* [Dataset entries]:
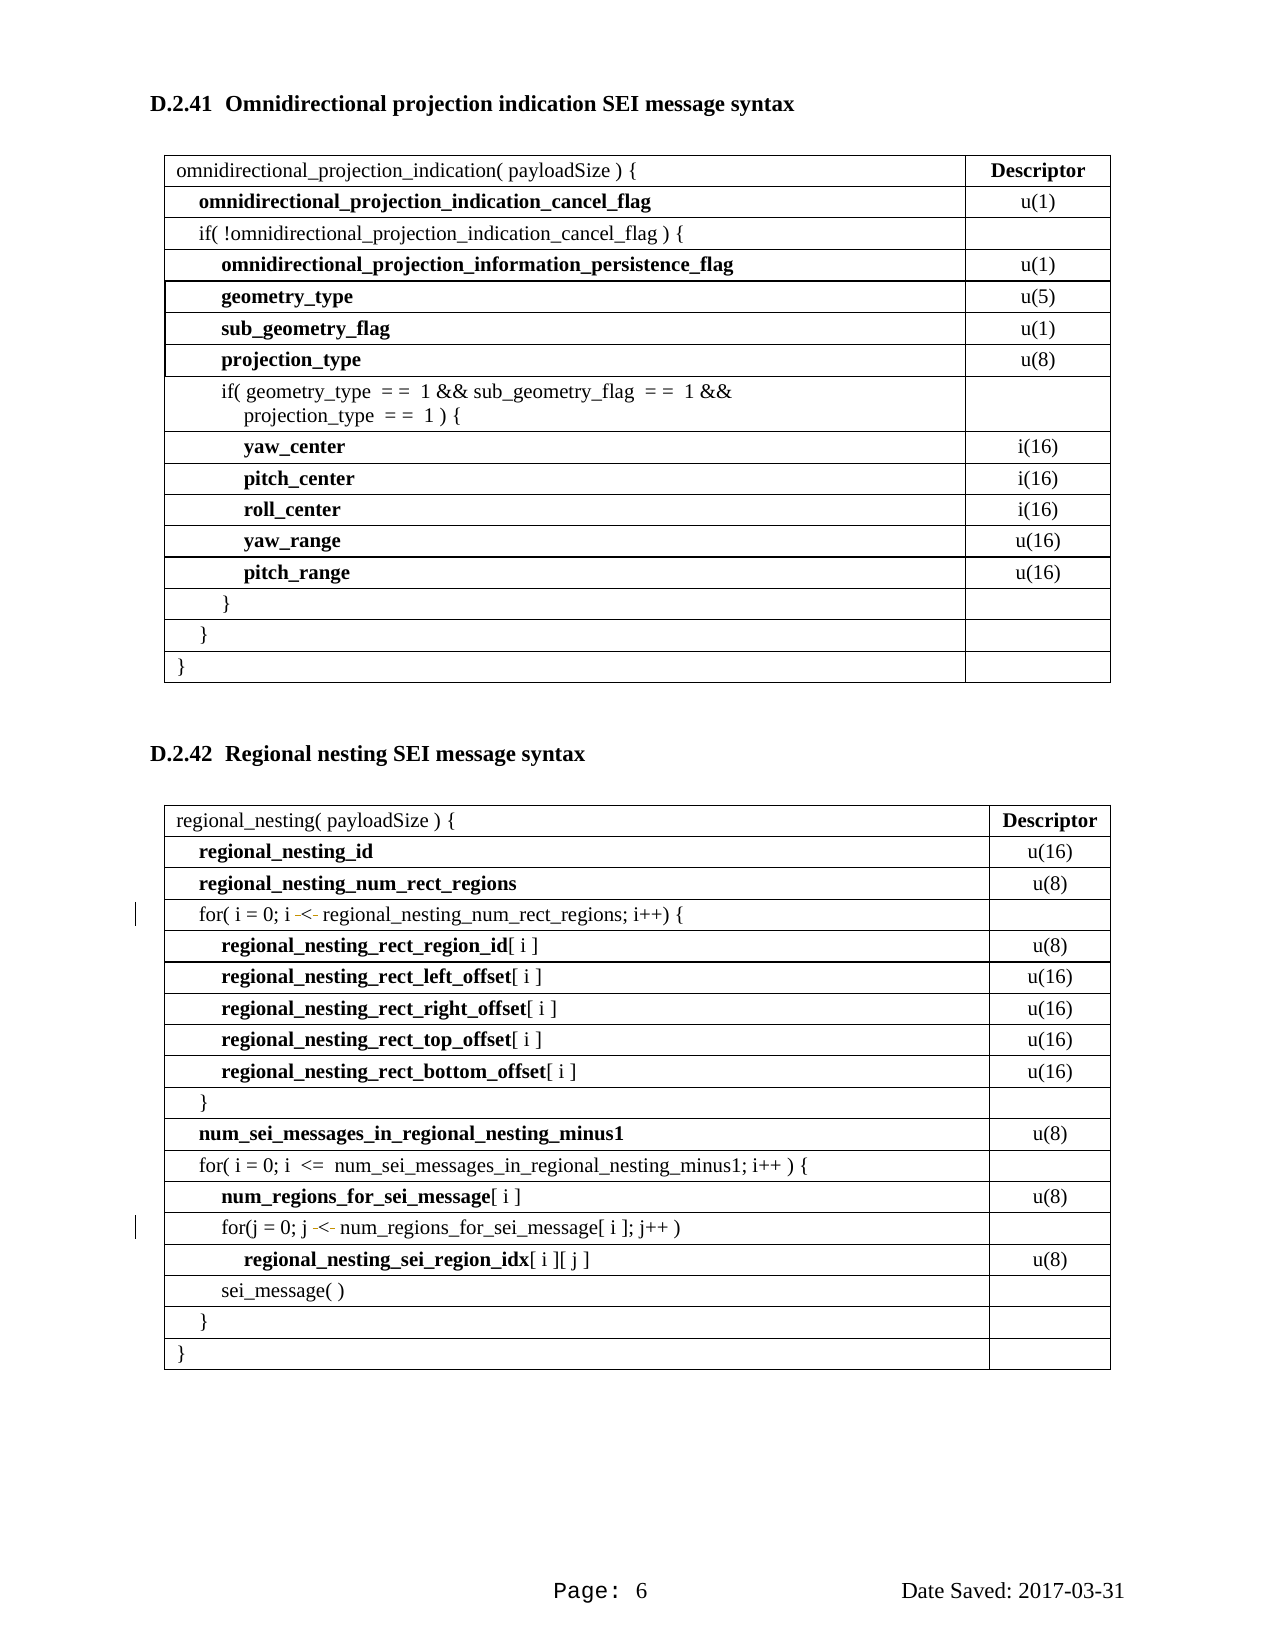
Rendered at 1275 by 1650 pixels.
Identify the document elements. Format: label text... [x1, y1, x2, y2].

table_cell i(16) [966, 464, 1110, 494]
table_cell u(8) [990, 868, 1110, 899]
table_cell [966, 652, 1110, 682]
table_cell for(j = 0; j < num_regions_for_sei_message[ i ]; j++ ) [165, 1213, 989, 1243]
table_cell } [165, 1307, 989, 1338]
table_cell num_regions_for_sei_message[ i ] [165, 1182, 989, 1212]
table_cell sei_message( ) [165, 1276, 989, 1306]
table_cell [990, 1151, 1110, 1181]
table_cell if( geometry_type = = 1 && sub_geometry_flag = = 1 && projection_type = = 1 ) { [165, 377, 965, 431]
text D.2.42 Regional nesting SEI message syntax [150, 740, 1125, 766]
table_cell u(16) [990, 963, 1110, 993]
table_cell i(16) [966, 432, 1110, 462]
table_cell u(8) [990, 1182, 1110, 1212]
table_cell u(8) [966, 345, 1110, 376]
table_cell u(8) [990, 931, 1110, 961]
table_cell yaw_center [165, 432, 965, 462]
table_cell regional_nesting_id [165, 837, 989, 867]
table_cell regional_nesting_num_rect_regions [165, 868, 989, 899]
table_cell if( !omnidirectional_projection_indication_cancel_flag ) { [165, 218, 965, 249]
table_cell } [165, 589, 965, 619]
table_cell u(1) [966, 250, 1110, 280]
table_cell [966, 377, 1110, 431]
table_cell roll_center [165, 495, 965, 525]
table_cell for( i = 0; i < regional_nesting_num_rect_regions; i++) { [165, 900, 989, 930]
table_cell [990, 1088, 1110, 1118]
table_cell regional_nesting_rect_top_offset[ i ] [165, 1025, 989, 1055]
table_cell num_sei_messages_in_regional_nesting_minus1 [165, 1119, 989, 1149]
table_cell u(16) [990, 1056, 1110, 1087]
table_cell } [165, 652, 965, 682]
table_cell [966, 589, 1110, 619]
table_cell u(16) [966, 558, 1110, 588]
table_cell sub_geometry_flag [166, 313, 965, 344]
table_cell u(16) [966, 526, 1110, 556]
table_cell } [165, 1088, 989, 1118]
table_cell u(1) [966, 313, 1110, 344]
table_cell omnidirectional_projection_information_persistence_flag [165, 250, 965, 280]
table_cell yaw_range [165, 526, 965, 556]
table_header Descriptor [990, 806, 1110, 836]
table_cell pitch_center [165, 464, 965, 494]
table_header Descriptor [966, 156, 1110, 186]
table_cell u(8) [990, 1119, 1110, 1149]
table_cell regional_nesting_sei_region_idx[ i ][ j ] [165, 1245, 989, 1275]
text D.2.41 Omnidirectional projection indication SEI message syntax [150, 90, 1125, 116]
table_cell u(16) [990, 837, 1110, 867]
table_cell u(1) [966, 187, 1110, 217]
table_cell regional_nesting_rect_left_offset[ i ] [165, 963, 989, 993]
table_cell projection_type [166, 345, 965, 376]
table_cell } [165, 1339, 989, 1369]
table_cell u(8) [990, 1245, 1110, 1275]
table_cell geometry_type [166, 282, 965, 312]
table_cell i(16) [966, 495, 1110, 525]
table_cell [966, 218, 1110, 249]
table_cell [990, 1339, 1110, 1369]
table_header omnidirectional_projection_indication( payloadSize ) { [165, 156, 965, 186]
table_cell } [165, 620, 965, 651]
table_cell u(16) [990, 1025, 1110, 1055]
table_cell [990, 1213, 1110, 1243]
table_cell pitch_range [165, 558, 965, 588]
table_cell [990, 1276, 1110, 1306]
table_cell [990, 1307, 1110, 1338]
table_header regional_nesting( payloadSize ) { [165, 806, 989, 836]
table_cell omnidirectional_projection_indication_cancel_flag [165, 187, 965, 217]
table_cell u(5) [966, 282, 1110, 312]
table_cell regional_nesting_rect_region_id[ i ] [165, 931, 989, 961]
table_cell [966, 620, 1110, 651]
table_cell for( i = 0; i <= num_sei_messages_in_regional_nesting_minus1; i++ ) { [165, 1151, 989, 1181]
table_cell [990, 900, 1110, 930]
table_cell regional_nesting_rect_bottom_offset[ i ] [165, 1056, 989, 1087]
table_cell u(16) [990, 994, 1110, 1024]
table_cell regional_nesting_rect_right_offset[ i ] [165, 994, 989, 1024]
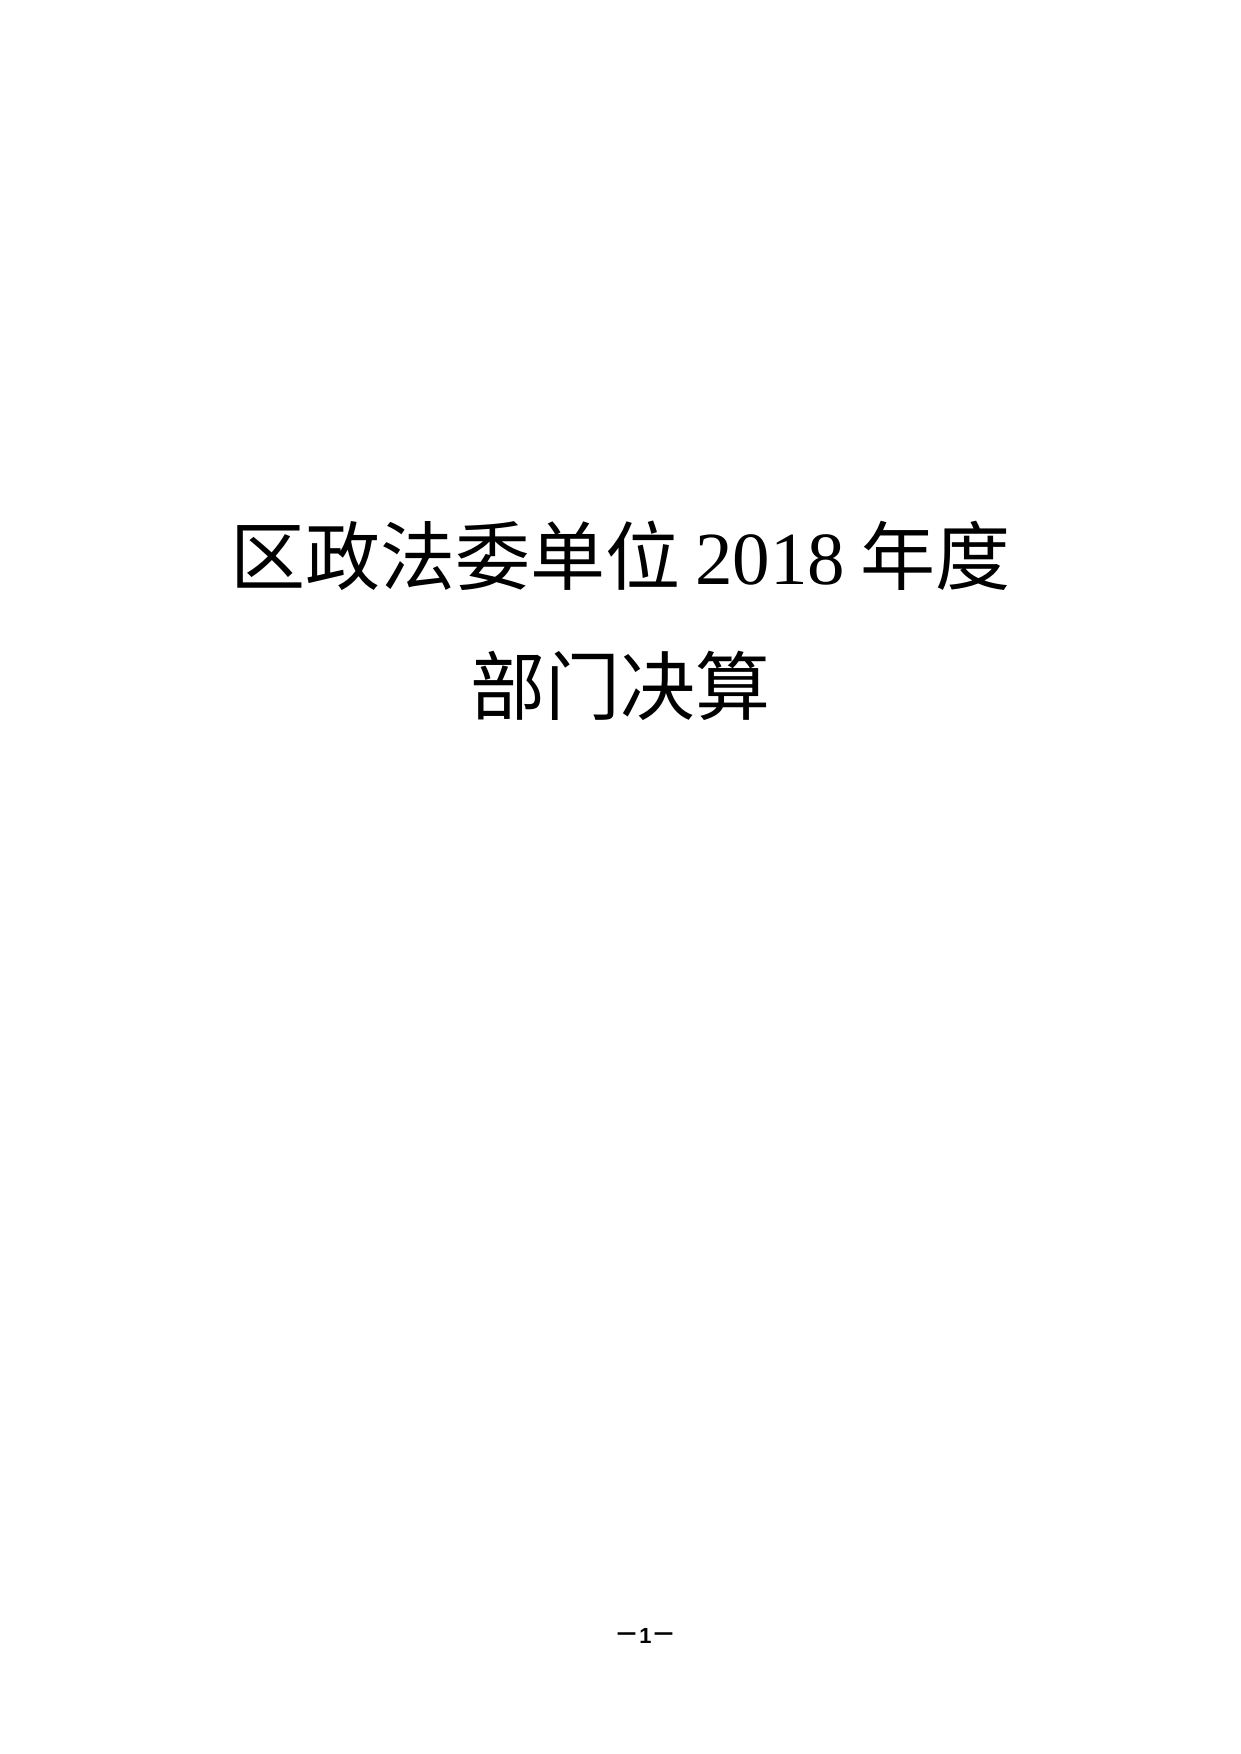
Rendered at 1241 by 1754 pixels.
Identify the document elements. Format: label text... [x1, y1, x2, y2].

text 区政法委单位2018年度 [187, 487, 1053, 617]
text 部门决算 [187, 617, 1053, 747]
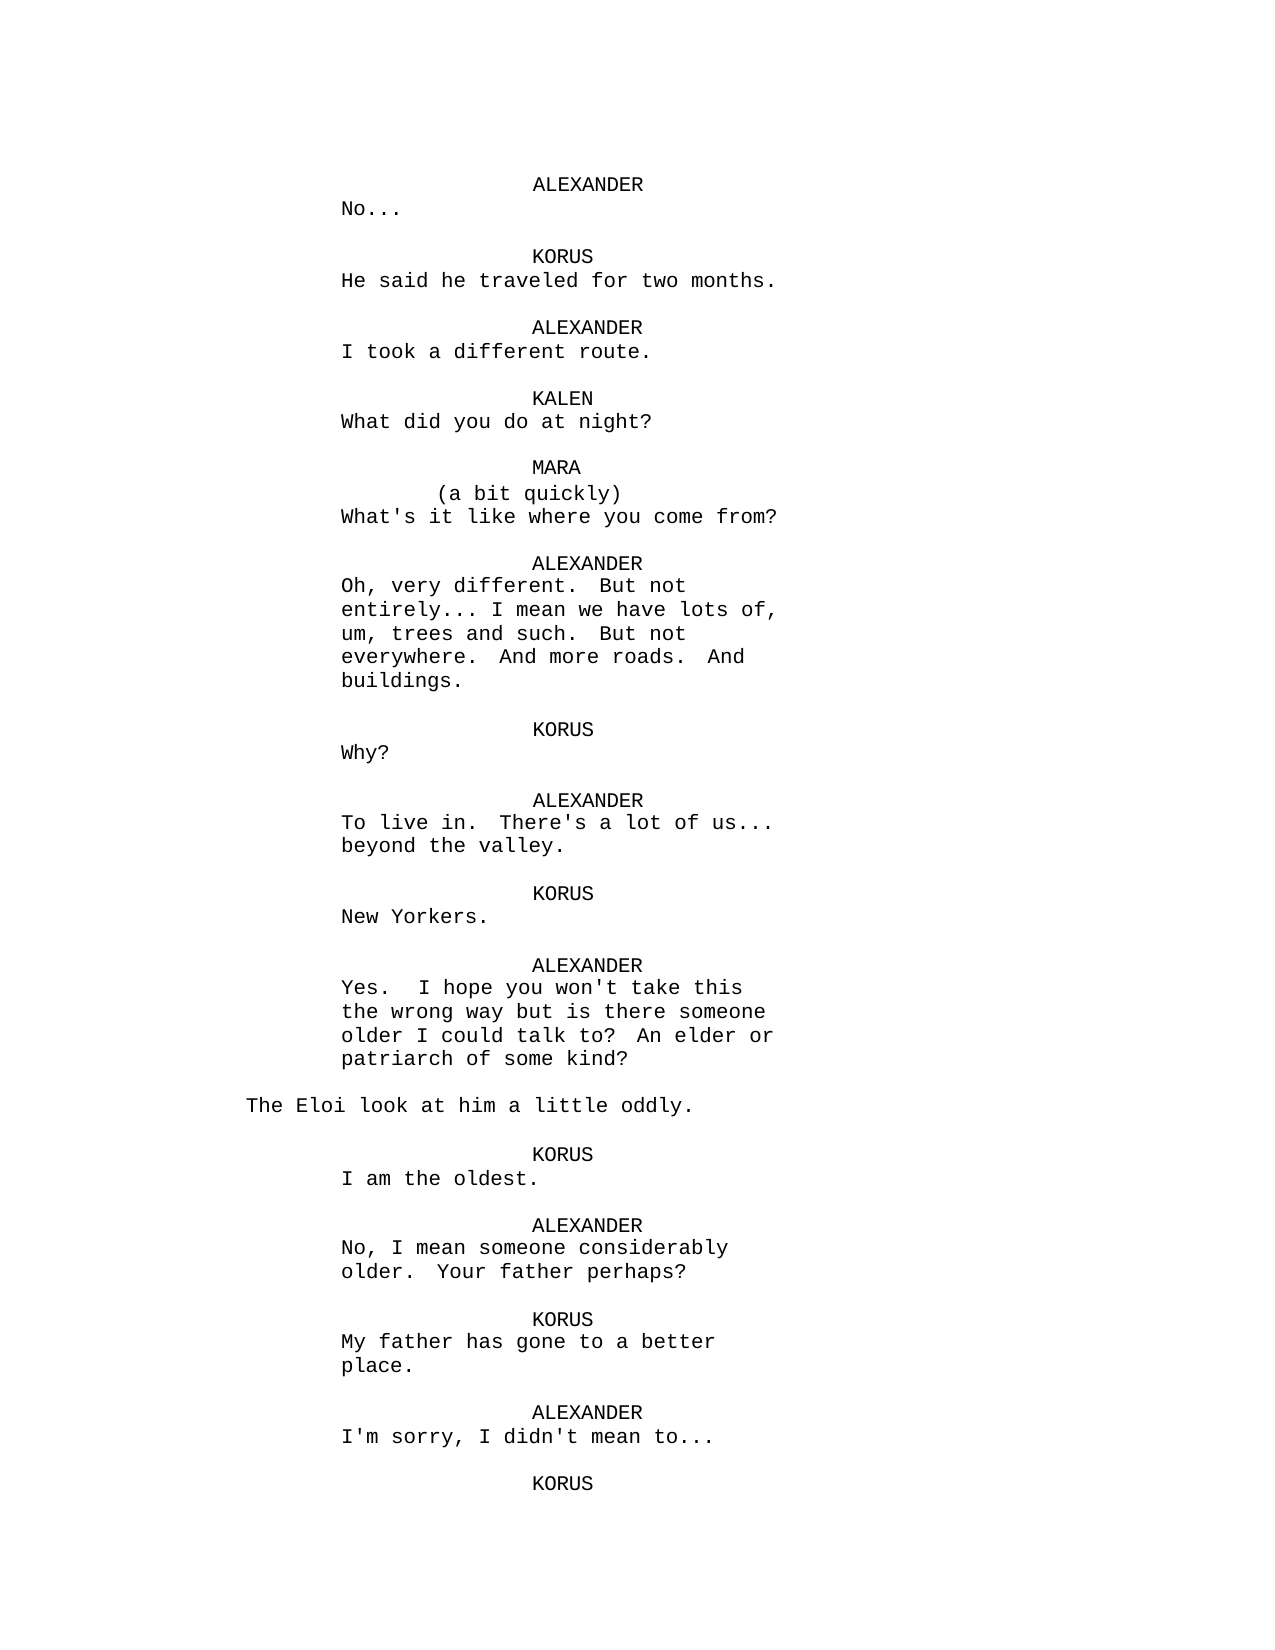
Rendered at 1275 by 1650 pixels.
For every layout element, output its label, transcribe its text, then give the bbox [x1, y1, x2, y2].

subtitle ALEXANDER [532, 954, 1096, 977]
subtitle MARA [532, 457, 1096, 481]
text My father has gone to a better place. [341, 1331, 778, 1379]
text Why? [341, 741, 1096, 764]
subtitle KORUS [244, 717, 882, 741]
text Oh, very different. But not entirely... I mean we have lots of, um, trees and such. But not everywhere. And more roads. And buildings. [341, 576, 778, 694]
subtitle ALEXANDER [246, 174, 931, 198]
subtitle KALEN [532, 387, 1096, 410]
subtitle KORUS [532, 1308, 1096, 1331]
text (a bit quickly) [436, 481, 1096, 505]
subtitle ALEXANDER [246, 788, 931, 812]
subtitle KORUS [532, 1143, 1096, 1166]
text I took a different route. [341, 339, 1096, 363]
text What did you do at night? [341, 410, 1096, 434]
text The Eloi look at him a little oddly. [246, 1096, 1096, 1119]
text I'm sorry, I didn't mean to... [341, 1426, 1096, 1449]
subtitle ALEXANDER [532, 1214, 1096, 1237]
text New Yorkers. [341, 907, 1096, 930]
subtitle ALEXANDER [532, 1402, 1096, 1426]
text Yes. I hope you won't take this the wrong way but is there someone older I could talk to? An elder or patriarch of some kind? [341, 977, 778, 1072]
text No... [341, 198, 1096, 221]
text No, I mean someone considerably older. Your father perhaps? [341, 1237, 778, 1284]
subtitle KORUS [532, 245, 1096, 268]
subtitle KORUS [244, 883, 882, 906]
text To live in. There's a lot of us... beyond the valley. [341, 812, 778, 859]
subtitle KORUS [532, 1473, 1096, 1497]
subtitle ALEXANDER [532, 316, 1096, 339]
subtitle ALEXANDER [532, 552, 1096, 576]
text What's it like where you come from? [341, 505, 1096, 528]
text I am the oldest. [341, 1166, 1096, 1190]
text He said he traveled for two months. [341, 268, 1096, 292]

* [Directive]: Return, from the data, each line where the string "What" occurs.

* [Solution for this exercise]:
text What did you do at night? [341, 410, 1096, 434]
text What's it like where you come from? [341, 505, 1096, 528]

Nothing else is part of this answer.